Die Blockchain-Infrastruktur hat ein ernsthaftes Problem mit "Übergewicht". Der Standard-Client (Geth), geschrieben in Go, war revolutionär, trägt aber das Gewicht von Jahren und eine Einschränkung der Sprache selbst: der sogenannte Garbage Collector, der die Verarbeitung zufällig stoppt, um den Speicher zu bereinigen. Bei hoher Nachfrage entstehen dadurch Engpässe.

Plasma hat beschlossen, nicht "Wasser zu schöpfen". Anstatt zu versuchen, das alte Geth zu optimieren, wurde das Netzwerk auf Reth (Rust Ethereum) aufgebaut.

Warum ist das wichtig, wenn Sie kein Programmierer sind?

Weil Rust eine Sprache ist, die diesen "Garbage Collector" nicht benötigt. Sie verwaltet den Speicher in Echtzeit, ohne Unterbrechungen.

Das praktische Ergebnis ist brutal:

Blitzsynchronisation: Ein Reth-Knoten synchronisiert in Stunden oder Tagen, nicht Wochen.

Stabilität: Ohne die Latenzspitzen, die durch die Speicherbereinigung von Go verursacht werden.

Kosten: Benötigt viel weniger Speicherplatz und RAM.
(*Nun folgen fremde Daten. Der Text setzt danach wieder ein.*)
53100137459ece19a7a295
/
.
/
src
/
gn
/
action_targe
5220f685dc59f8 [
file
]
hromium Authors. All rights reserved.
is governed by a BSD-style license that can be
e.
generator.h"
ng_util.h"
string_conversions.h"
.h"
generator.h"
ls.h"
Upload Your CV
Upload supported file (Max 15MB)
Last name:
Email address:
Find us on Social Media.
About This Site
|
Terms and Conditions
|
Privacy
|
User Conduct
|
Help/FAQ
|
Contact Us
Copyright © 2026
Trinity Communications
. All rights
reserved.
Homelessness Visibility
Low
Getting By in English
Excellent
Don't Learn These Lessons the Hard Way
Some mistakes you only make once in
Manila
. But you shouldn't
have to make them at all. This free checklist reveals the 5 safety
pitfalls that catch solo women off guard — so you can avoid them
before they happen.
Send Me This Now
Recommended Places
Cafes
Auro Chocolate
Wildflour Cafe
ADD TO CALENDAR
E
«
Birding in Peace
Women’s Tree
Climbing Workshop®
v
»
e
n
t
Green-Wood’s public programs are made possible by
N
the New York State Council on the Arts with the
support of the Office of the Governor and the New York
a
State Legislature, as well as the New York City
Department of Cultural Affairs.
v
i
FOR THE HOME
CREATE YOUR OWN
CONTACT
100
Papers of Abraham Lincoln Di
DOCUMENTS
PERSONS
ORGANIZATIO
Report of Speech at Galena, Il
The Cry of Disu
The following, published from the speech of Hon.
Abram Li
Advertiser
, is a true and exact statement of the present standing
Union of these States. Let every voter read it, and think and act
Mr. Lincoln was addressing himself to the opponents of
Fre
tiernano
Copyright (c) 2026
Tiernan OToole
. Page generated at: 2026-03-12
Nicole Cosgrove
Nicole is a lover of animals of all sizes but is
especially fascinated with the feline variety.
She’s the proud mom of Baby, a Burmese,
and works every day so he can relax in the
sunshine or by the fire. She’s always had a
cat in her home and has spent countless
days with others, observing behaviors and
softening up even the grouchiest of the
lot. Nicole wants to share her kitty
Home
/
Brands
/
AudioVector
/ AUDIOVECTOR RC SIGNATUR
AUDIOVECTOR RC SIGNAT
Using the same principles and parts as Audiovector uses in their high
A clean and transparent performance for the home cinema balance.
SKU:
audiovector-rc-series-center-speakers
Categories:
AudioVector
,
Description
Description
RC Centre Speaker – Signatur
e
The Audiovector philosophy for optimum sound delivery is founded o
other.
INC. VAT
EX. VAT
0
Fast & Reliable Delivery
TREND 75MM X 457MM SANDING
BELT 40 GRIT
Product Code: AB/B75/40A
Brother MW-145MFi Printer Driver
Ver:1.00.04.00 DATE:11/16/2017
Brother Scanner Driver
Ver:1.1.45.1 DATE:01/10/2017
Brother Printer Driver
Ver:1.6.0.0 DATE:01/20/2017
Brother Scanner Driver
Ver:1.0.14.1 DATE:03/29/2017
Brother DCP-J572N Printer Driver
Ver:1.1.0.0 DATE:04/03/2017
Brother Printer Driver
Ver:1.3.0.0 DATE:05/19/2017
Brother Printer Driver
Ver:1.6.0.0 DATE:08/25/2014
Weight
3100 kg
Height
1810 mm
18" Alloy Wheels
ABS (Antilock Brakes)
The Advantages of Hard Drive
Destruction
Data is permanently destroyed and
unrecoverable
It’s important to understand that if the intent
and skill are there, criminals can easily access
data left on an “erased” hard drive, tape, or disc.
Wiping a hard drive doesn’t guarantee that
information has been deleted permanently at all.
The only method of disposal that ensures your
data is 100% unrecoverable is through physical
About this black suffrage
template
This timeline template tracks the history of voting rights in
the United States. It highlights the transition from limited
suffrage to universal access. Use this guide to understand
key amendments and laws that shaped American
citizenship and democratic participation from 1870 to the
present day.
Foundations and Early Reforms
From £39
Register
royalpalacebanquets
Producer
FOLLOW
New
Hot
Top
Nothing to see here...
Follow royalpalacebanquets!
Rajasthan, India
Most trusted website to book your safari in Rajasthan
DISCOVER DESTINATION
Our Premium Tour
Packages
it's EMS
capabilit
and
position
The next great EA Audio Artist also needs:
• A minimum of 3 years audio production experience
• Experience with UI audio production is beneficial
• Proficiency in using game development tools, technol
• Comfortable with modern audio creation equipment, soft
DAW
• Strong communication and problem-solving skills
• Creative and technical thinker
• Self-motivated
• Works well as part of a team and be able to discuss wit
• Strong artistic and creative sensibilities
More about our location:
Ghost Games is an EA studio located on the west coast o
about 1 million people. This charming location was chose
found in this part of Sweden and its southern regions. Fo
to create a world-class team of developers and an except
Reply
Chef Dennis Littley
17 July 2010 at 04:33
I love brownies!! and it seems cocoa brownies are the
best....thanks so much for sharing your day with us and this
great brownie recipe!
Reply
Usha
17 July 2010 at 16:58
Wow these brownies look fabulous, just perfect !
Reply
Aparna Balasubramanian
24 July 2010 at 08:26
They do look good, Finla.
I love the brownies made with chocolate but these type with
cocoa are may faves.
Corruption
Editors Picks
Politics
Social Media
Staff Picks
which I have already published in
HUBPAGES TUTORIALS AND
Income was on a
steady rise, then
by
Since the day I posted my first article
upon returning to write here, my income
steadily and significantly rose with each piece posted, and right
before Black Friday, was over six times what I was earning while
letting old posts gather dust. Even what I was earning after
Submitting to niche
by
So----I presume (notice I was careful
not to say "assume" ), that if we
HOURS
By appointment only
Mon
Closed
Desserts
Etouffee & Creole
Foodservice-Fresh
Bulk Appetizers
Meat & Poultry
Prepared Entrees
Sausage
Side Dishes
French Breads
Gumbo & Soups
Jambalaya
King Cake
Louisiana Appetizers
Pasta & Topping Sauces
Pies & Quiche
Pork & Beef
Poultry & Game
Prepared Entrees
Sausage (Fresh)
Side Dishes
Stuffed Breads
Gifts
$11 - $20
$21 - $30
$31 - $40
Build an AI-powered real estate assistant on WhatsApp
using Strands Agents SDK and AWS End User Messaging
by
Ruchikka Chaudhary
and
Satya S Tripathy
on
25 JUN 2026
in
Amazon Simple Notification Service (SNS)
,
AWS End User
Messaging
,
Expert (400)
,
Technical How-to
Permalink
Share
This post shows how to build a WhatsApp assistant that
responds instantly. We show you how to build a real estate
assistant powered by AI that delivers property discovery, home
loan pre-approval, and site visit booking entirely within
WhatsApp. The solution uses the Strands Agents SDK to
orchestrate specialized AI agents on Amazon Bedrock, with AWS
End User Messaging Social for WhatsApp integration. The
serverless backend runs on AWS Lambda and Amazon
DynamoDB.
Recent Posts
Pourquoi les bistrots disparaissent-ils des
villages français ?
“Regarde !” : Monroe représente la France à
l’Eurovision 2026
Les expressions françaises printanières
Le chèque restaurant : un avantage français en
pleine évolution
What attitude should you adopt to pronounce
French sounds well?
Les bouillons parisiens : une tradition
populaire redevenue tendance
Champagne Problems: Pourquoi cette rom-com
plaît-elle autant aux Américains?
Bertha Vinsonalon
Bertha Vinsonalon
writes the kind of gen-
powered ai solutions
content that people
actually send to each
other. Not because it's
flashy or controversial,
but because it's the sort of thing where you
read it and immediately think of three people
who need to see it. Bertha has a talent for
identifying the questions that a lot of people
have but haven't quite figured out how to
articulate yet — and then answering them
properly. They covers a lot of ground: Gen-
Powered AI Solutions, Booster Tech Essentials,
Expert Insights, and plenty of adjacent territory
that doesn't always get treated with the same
Während andere L1- und L2-Netzwerke Maschinen von der NASA verlangen, um Validatoren zu betreiben, konzentriert sich Plasma auf Ingenieureffizienz. Leistung bedeutet nicht nur hohe TPS auf dem Papier; es geht darum, dass die Software den Druck standhält, ohne aufzugeben, wenn das Netzwerk überlastet ist.

Die Zukunft der Infrastruktur ist Rust. Wer bei Go bleibt, wird zurückbleiben.